Dat zeggen met zoveel woorden de ketenpartners LTO Nederland (boeren), FNLI (verwerkers, van Stegeman tot Unilever) en CBL (levensmiddelenhandel, van Spar tot Jumbo en Deli XL). Ze reageren op het oordeel van de Autoriteit Consument en Markt (ACM) over de verduurzamingsafspraken omtrent de Kip van Morgen. De Autoriteit, die belast is met het handhaven van de mededingingswet, oordeelde dat dat afspraken die de ketenpartners hebben gemaakt geen wettelijke basis hebben en moeten worden afgewezen.

Fundamenteel vraagstuk
In hun gezamenlijk persbericht zeggen de ketenpartners dat het oordeel van de ACM is gebaseerd op een analyse die een spaak in het wiel steekt van een belangrijk verduurzamingsinitiatief, waarmee de sector een antwoord beoogde te geven op urgente maatschappelijke vraagstukken omtrent dierenwelzijn en milieu. Bovendien zou het een rem zetten op andere en toekomstige verduurzamingsinitiatieven. Wanneer het mededingingsrecht verduurzaming frustreert, zeggen de partners, dan "staan de Nederlandse en de Europese overheden en politici voor een fundamenteel vraagstuk: timmeren we alles vast in onwerkbare wetgeving, wachten we nog jaren af totdat alle consumenten om duurzaamheid vragen, of bieden we het bedrijfsleven samen met maatschappelijke organisaties de ruimte om verduurzaming stapsgewijs, gezamenlijk en in ketenverband op te pakken?"
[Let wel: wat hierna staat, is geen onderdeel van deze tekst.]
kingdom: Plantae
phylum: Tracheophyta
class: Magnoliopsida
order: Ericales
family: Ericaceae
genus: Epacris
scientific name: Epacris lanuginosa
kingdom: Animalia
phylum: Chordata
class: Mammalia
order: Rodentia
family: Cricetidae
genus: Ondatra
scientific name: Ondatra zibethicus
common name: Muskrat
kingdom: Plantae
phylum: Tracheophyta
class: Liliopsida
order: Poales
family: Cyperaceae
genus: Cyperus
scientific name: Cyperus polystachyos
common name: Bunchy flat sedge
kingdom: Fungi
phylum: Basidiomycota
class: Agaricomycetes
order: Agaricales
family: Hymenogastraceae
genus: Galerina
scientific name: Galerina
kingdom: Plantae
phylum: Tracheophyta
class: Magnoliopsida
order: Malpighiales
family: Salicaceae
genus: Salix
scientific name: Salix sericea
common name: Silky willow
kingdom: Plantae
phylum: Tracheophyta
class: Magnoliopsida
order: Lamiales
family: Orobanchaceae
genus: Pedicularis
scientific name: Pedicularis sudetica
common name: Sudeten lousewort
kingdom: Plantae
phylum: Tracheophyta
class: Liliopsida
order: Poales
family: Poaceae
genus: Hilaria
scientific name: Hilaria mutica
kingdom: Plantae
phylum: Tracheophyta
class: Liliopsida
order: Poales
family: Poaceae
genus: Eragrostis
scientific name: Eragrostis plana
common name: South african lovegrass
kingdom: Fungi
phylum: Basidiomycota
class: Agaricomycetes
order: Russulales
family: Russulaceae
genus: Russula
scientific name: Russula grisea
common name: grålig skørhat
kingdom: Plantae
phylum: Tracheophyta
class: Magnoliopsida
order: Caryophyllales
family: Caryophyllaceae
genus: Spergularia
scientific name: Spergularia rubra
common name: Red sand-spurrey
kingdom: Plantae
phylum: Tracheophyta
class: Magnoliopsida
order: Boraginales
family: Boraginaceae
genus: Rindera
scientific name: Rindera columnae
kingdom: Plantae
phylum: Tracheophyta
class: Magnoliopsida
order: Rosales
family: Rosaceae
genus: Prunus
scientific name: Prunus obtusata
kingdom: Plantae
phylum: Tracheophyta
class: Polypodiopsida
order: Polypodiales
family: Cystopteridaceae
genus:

Wegnemen first mover disadvantage
In de voedingsmiddelenketen wordt gewerkt aan verduurzaming van grondstof- en productstromen. De ketenpartners achten een ketenaanpak "van boer tot bord ' cruciaal om steeds duurzamer te kunnen produceren en distribueren. "Hiertoe is een veelheid van instrumenten nuttig, en dient het volledige spectrum tussen wetgeving enerzijds en individuele zelfregulering anderzijds benut te worden. Dit stelt ook de WRR in het onlangs gepubliceerde advies Naar een Voedselbeleid. Collectieve, pre-competitieve afspraken om productaanbod stapsgewijs te verduurzamen, zijn nodig om de markt in beweging te krijgen, en het first mover disadvantage weg te nemen," zegt het persbericht.

'Openingssalvo' voor een maatschappelijke discussie
De ketenpartners laten nauwelijks verhuld weten geen betrouwbare partner te zien in de manier waarop overheid en wetshandhaver ACM met verduurzaming omgaan. Ze vragen daarom om een brede openbare discussie. Het persbericht formuleert dat als volgt: "De Nederlandse overheid en de Tweede Kamer moedigen dit soort afspraken actief aan, middels publiek-private samenwerkingsverbanden zoals de Alliantie Verduurzaming Voedsel en het Initiatief Duurzame Handel. De overheid zegt daarbij de ambitie te hebben te voorkomen dat de Mededingingswet waardevolle verduurzamingsinitiatieven blokkeert. Maar wat ontbreekt is een helder, gedegen en wetenschappelijk verantwoord methodologisch kader om verduurzamingsinitiatieven te toetsen op mededingingsrechtelijke aspecten. CBL, LTO en FNLI hebben dan ook fikse methodologische bezwaren tegen de analyse van de ACM.

De analyse van de Kip van Morgen is het openingssalvo voor een politieke en maatschappelijke discussie over de kaders waarbinnen het bedrijfsleven verwacht wordt verduurzaming effectief te versnellen. Het bedrijfsleven kan dit alleen met een overheid als constructieve en consequente partner waarvan het ene deel van de overheid, het andere deel niet tegenwerkt."